Abstract
On April 19, 1943, Jürgen Stroop (1895-1951) – SS
Brigadeführer, major general of the
police, and head of the SS and police in Warsaw – took command of the
so-called large-scale operation
[Großaktion] in the Warsaw ghetto.
The aim of the operation was to clear the ghetto of all remaining Jews
and to put down the armed uprising of Jewish resistance fighters. After
the operation ended on May 16, 1943, Stroop compiled the report that
would eventually bear his name. The Stoop Report consists of three
sections: a written account of events; Stroop’s communiqués on the
course of the operation to Friedrich Wilhelm Krüger (1894-1945), leader
of the SS and police in the General Government; and photographic
documentation. The Stroop Report was used as evidence by the prosecution
at the
Nuremberg
Trial of the Major War Criminals. On March 21, 1947, a U.S.

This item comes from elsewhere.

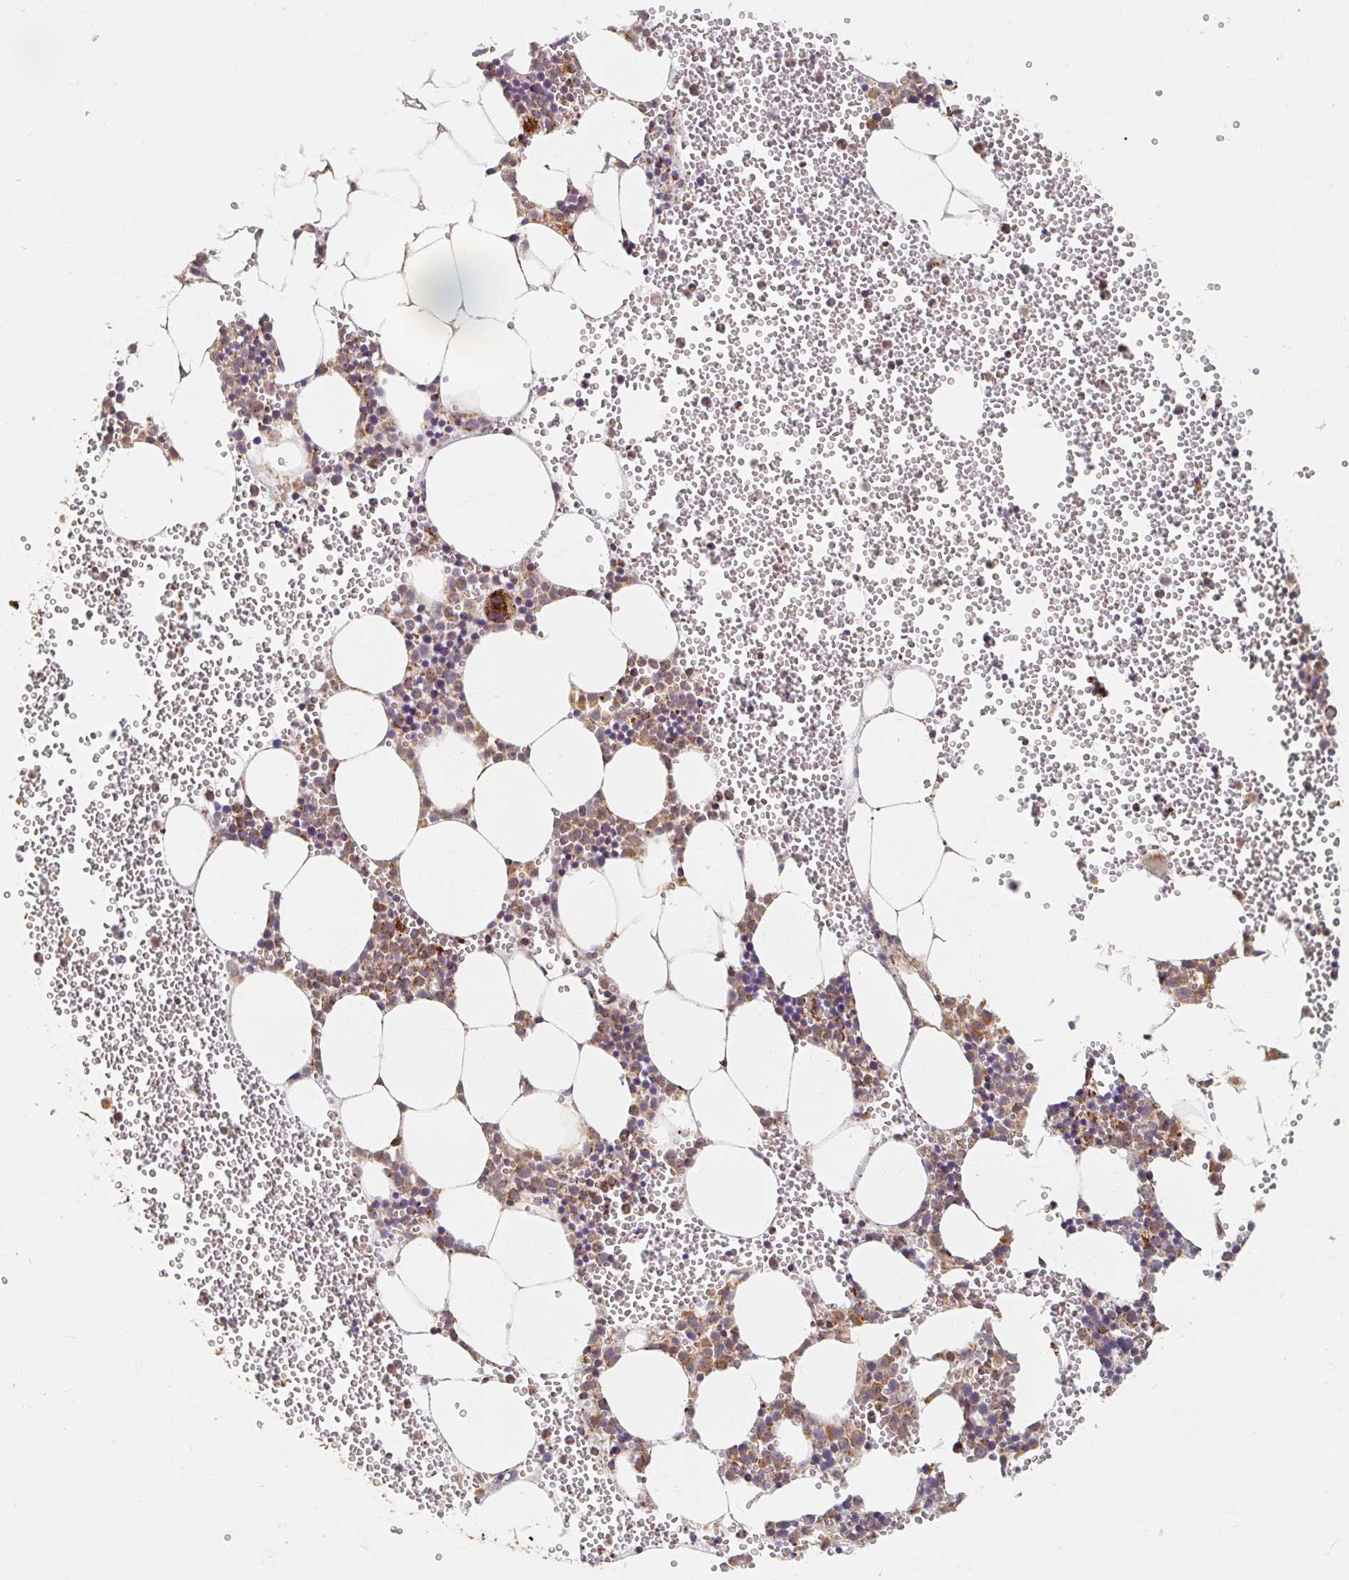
{"staining": {"intensity": "moderate", "quantity": "25%-75%", "location": "cytoplasmic/membranous"}, "tissue": "bone marrow", "cell_type": "Hematopoietic cells", "image_type": "normal", "snomed": [{"axis": "morphology", "description": "Normal tissue, NOS"}, {"axis": "topography", "description": "Bone marrow"}], "caption": "Moderate cytoplasmic/membranous staining for a protein is appreciated in about 25%-75% of hematopoietic cells of unremarkable bone marrow using IHC.", "gene": "MAVS", "patient": {"sex": "female", "age": 80}}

military tribunal found Stroop guilty of participating in the murder of
American prisoners of war and sentenced him to death. He was later
extradited to Poland, where he was tried in Warsaw from July 18 to July
23, 1951. Polish authorities were given one of the rare original copies
of the Stroop Report to aid in his prosecution. He was sentenced to
death by hanging and executed on September 21, 1951, in Warsaw.
The photograph, taken from the Stroop Report, shows a German assault
detachment in the Warsaw ghetto and residential buildings in flames. The
original caption reads: “Fumigation of Jews & bandits.”